Saturday, January 29, 2011

Midterm blues

Imbolc's just a few days away, and the crocuses will not be far behind. They are already stirring beneath the frozen earth. I forget this, every year.



I am wrestling with our midterms--I am sifting through our essential questions, through conversations that crackled in July (and no doubt are continuing today at EduCon), and through my goals for the year, and there's a huge cognitive dissonance brewing. I am blessed to have a supervisor who not only encourages reflection (it's easy enough to say), but also allows us to work towards solutions.

Be careful what you wish for--I am trying to construct a better mousetrap for assessing what my students can do, within the constraints of a traditional midterm format. How we assess reflects on what we think matters.

If I fail, and I might, at least I have a better handle now on what's been roiling in my skull. Our current system rewards the wrong things. Deliberately.

A child can parrot the Calvin cycle without knowing a thing about a seed, about food, about the billions, trillions of other organisms teeming around him.
***

I love Steinbeck's Cannery Row, partly because of its wonderful biology, mostly because of Steinbeck's loving, honest look at people.
The kind of women who put papers on shelves and had little towels like that instinctively distrusted and disliked Mack and the boys. Such women knew that they were the worst threats to a home, for they offered ease and thought and companionship as opposed to neatness, order, and properness.


Change "women" to teachers, and "home" to classroom. 

I teach biology, the study of life, in a culture that fails to recognize death. The children spray themselves with unnatural scents, yet shy from the pond water and the mud brought in from outside.

We got peas and carrots and basil and dill and tomatoes and egg plants and wheat sprawling all over the classroom. The kids are getting better at this planting thing. They no longer plant 25 seeds in one pot, no longer over-water, no longer expect insta-grow seedlings.

I can hardly grade a child on her ability to keep a plant alive in a public building. I cannot ask a child to slaughter a calf in class. I can ask her to tell me how many NADH molecules are generated from one molecule of glucose during the Krebs cycle.

As much as Hans Krebs and I stammer in excitement over the citric cycle, as much as I can teach the children how to  paw at the ground like Clever Hans, the wonder horse that could count, as much as we want to compare how well our students paw at the ground in China and Korea, none of that is science.
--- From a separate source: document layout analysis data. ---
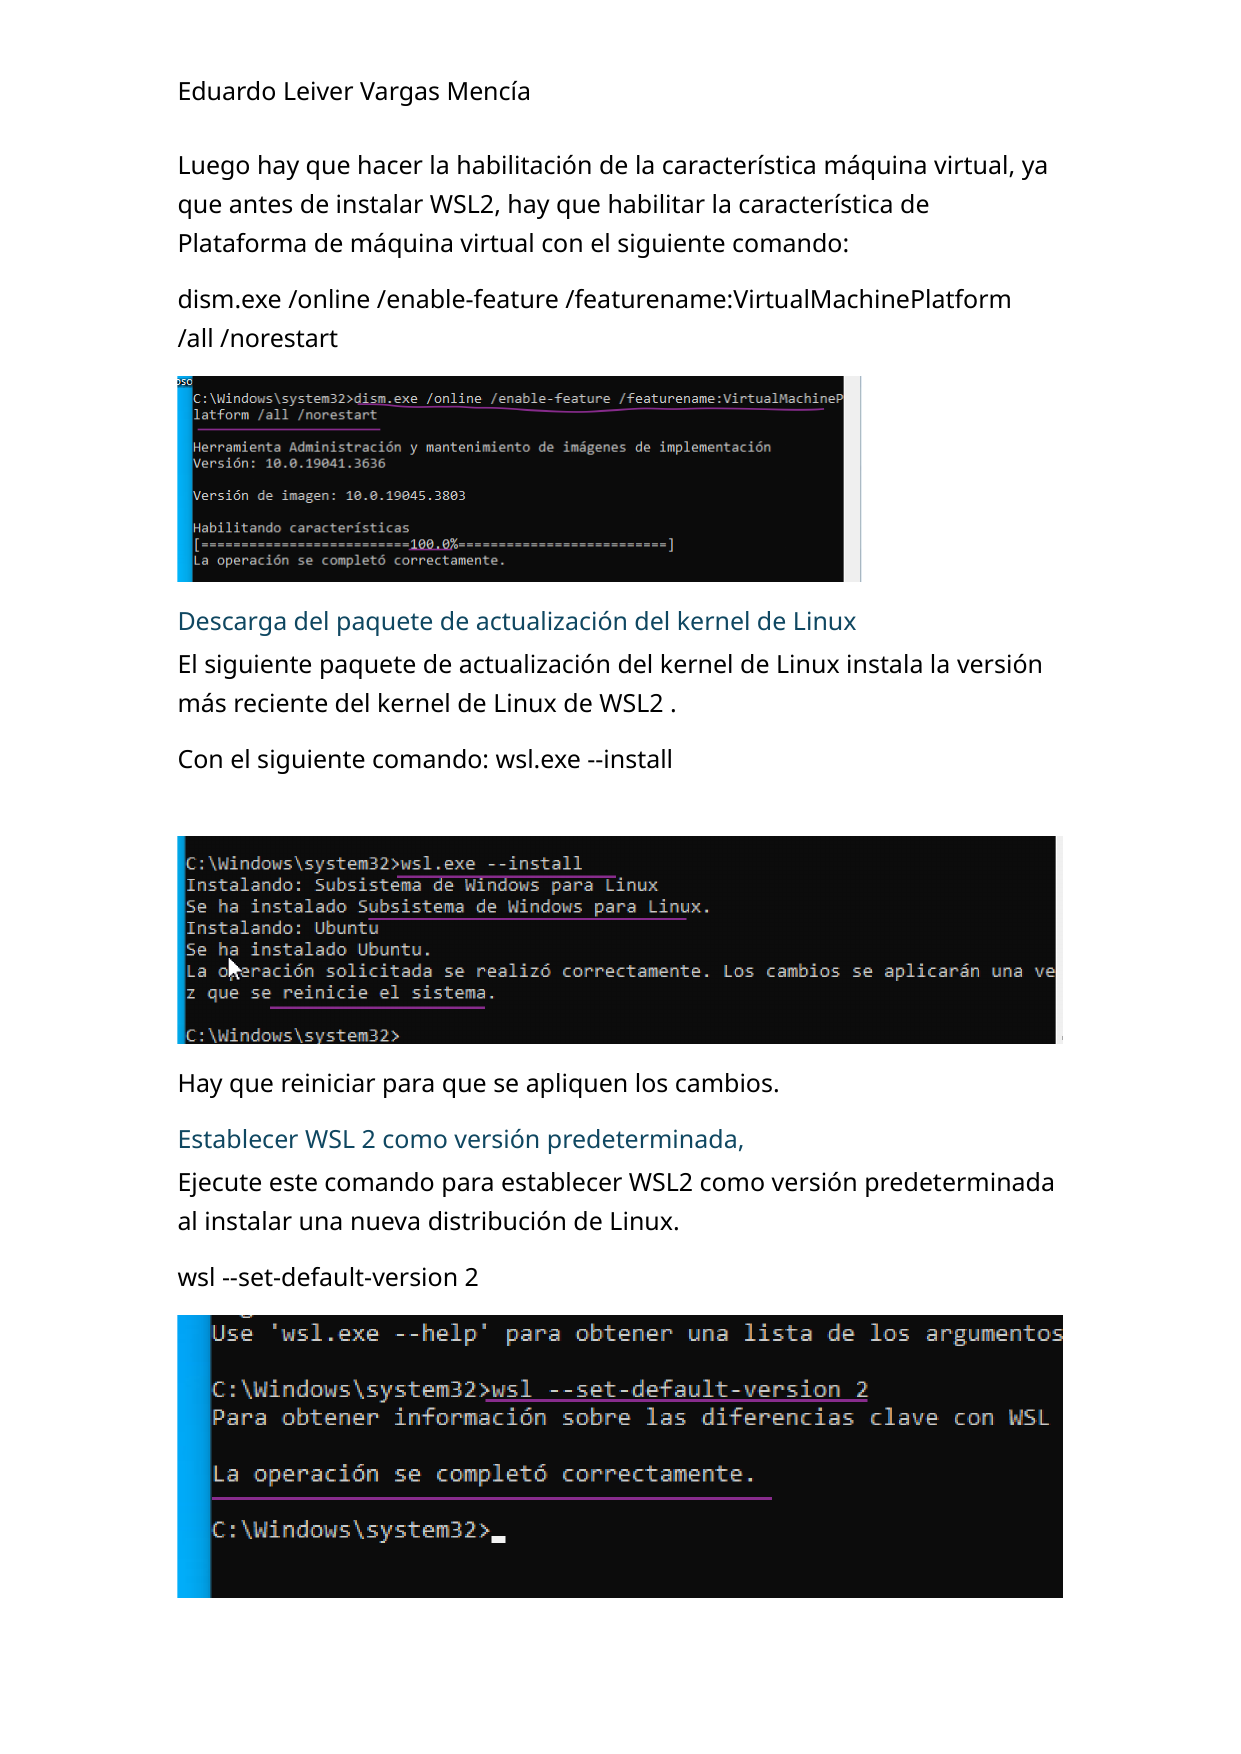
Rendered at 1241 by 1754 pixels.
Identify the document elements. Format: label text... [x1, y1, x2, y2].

text Luego hay que hacer la habilitación de la característica máquina virtual, ya que antes de instalar WSL2, hay que habilitar la característica de Plataforma de máquina virtual con el siguiente comando: [177, 148, 1063, 260]
subtitle Establecer WSL 2 como versión predeterminada, [177, 1121, 1063, 1156]
picture [185, 376, 862, 582]
picture [211, 1315, 1063, 1598]
text dism.exe /online /enable-feature /featurename:VirtualMachinePlatform /all /norestart [177, 282, 1063, 355]
subtitle Descarga del paquete de actualización del kernel de Linux [177, 603, 1063, 637]
text Hay que reiniciar para que se apliquen los cambios. [177, 1066, 1063, 1100]
picture [185, 836, 1063, 1044]
text Con el siguiente comando: wsl.exe --install [177, 741, 1063, 815]
text Ejecute este comando para establecer WSL2 como versión predeterminada al instalar una nueva distribución de Linux. [177, 1165, 1063, 1238]
text wsl --set-default-version 2 [177, 1260, 1063, 1294]
text El siguiente paquete de actualización del kernel de Linux instala la versión más reciente del kernel de Linux de WSL2 . [177, 646, 1063, 720]
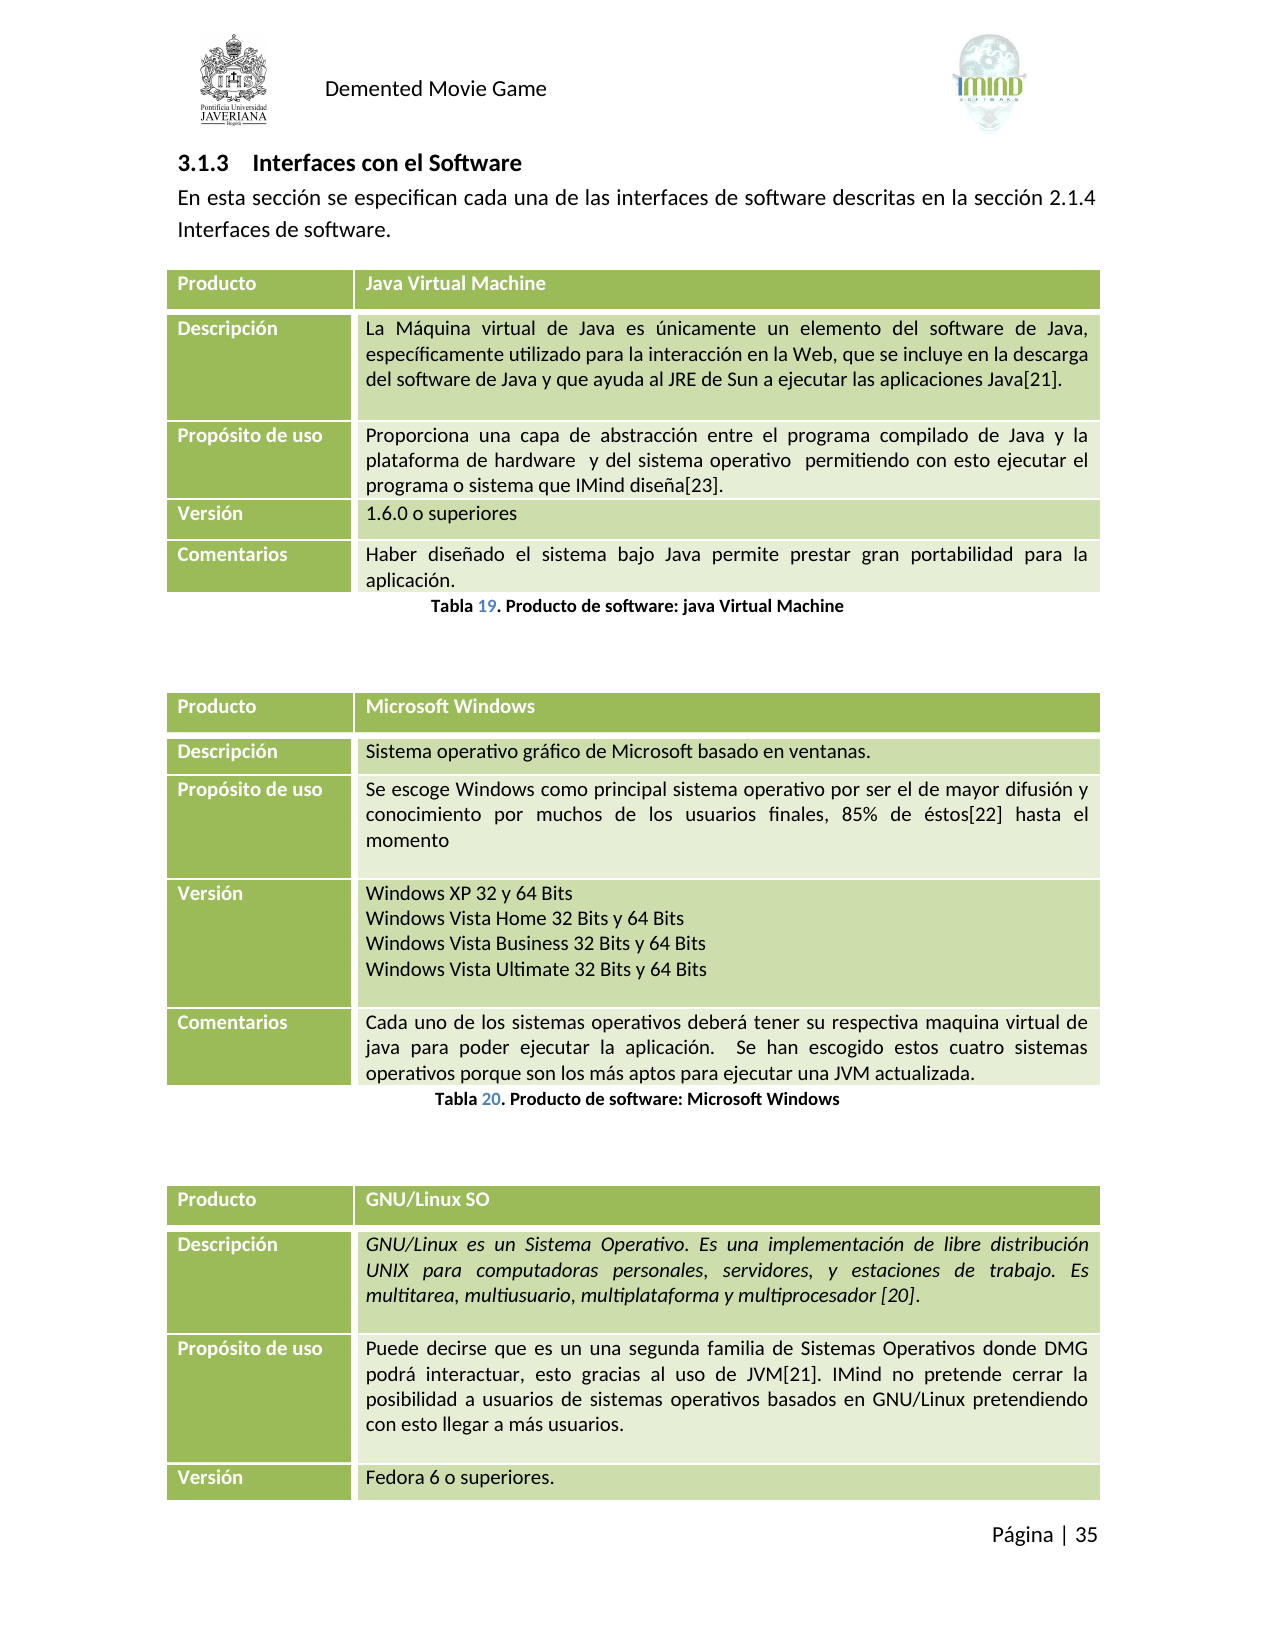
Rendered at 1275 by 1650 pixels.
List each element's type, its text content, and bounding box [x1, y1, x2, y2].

table_cell Versión [167, 500, 351, 539]
table_header GNU/Linux SO [355, 1186, 1100, 1225]
table_cell Descripción [167, 739, 351, 774]
table_cell Se escoge Windows como principal sistema operativo por ser el de mayor difusión y conocimiento por muchos de los usuarios finales, 85% de éstos[22] hasta el momento [358, 776, 1100, 878]
table_cell Propósito de uso [167, 1335, 351, 1462]
table_cell Versión [167, 1465, 351, 1500]
table_cell Descripción [167, 315, 351, 420]
text Tabla 20. Producto de software: Microsoft Windows [177, 1087, 1098, 1110]
table_cell La Máquina virtual de Java es únicamente un elemento del software de Java, específicamente utilizado para la interacción en la Web, que se incluye en la descarga del software de Java y que ayuda al JRE de Sun a ejecutar las aplicaciones Java[21]. [358, 315, 1100, 420]
text Tabla 19. Producto de software: java Virtual Machine [177, 594, 1098, 617]
text En esta sección se especifican cada una de las interfaces de software descritas en la sección 2.1.4 Interfaces de software. [177, 183, 1098, 243]
table_header Producto [167, 270, 353, 309]
picture [951, 34, 1033, 138]
table_cell Sistema operativo gráfico de Microsoft basado en ventanas. [358, 739, 1100, 774]
table_cell Fedora 6 o superiores. SuSE 9.0 o superiores. Mandriva 8.0 o superiores. Ubuntu 6.10 o superiores. [358, 1465, 1100, 1500]
table_header Microsoft Windows [355, 693, 1100, 732]
table_cell Haber diseñado el sistema bajo Java permite prestar gran portabilidad para la aplicación. [358, 541, 1100, 592]
table_cell Propósito de uso [167, 422, 351, 498]
table_cell Proporciona una capa de abstracción entre el programa compilado de Java y la plataforma de hardware y del sistema operativo permitiendo con esto ejecutar el programa o sistema que IMind diseña[23]. [358, 422, 1100, 498]
table_cell GNU/Linux es un Sistema Operativo. Es una implementación de libre distribución UNIX para computadoras personales, servidores, y estaciones de trabajo. Es multitarea, multiusuario, multiplataforma y multiprocesador [20]. [358, 1232, 1100, 1333]
table_cell Comentarios [167, 541, 351, 592]
picture [200, 34, 267, 126]
table_cell Comentarios [167, 1009, 351, 1085]
subtitle Interfaces con el Software [177, 148, 1098, 178]
table_header Producto [167, 1186, 353, 1225]
table_header Java Virtual Machine [355, 270, 1100, 309]
table_cell 1.6.0 o superiores [358, 500, 1100, 539]
table_cell Versión [167, 880, 351, 1007]
table_cell Puede decirse que es un una segunda familia de Sistemas Operativos donde DMG podrá interactuar, esto gracias al uso de JVM[21]. IMind no pretende cerrar la posibilidad a usuarios de sistemas operativos basados en GNU/Linux pretendiendo con esto llegar a más usuarios. [358, 1335, 1100, 1462]
table_header Producto [167, 693, 353, 732]
table_cell Descripción [167, 1232, 351, 1333]
table_cell Propósito de uso [167, 776, 351, 878]
table_cell Cada uno de los sistemas operativos deberá tener su respectiva maquina virtual de java para poder ejecutar la aplicación. Se han escogido estos cuatro sistemas operativos porque son los más aptos para ejecutar una JVM actualizada. [358, 1009, 1100, 1085]
table_cell Windows XP 32 y 64 Bits Windows Vista Home 32 Bits y 64 Bits Windows Vista Business 32 Bits y 64 Bits Windows Vista Ultimate 32 Bits y 64 Bits [358, 880, 1100, 1007]
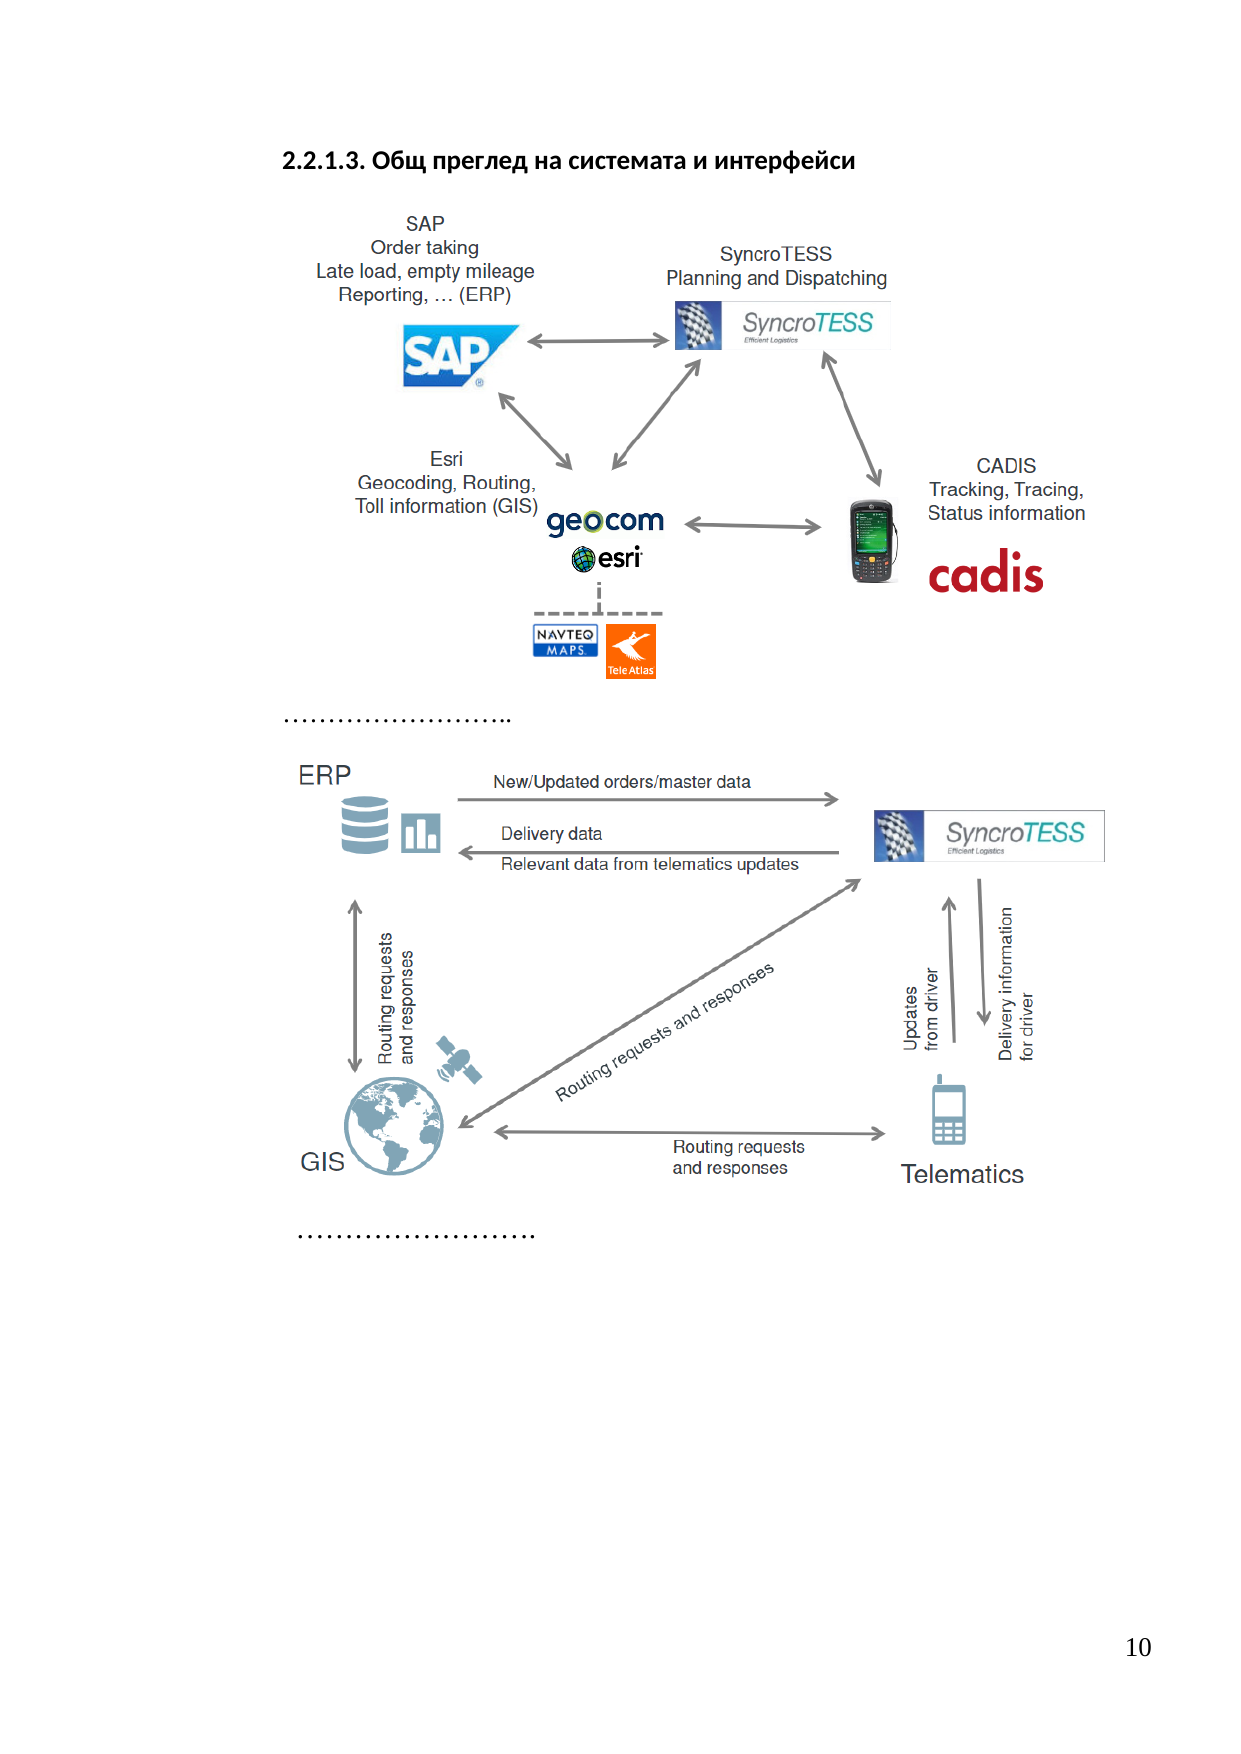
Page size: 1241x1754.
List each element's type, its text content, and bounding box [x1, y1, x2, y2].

subtitle 2.2.1.3. Общ преглед на системата и интерфейси [207, 143, 1152, 176]
text ……………………. [207, 1211, 1152, 1245]
picture [281, 198, 1146, 682]
text …………………….. [207, 697, 1152, 728]
picture [281, 743, 1129, 1196]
I have scanned through thousands of  released questions, and very few of them go beyond challenging the Clever Hans's in our midst.



If we want children to re-discover the world most westernized adults have left, we need to assess what matters.

The scary thing is that I suspect that's what the dominant culture thinks matters--how else to explain our idolatry of standardized tests?


Neatness. Order. Properness. Get the degree, kid, or starve to death. Now there's a lesson in biology....





Clever Hans photo found and  discussed here.

And now a PSA--get your flu shots! I should be in Philly...sigh.

3 comments:

momomom said...

Michael, I was just talking about my friend and his meade and how he loves crocuses....and yeah, great timing.

Shannon said...

I saw this comic (http://www.calamitiesofnature.com/archive/?c=487)and it made me think about this post (and many others on your blog).
I too fear that the dominant culture thinks that neatness, order, standardized testing is the best way to assess and demonstrate learning. I have a feeling that these are the same people that think Jeopardy contestants are the smartest people ever because of their ability to retain a large library of facts in their head (not to say those people aren't necessarily smart). Sure facts are great and it is important to have knowledge but regurgitation has become our main means of assessment and it honestly assesses very little.

doyle said...

Dear momomom,

We pay attention to cycles--and the crocuses are stirring. We're almost halfway through winter.

Dear Shannon,

I've been reading Colonel Francis Parker's Talks on Pedagogics, written in 1894. And it talks about the same things you bring up.Plus ça change, plus c'est la même chose.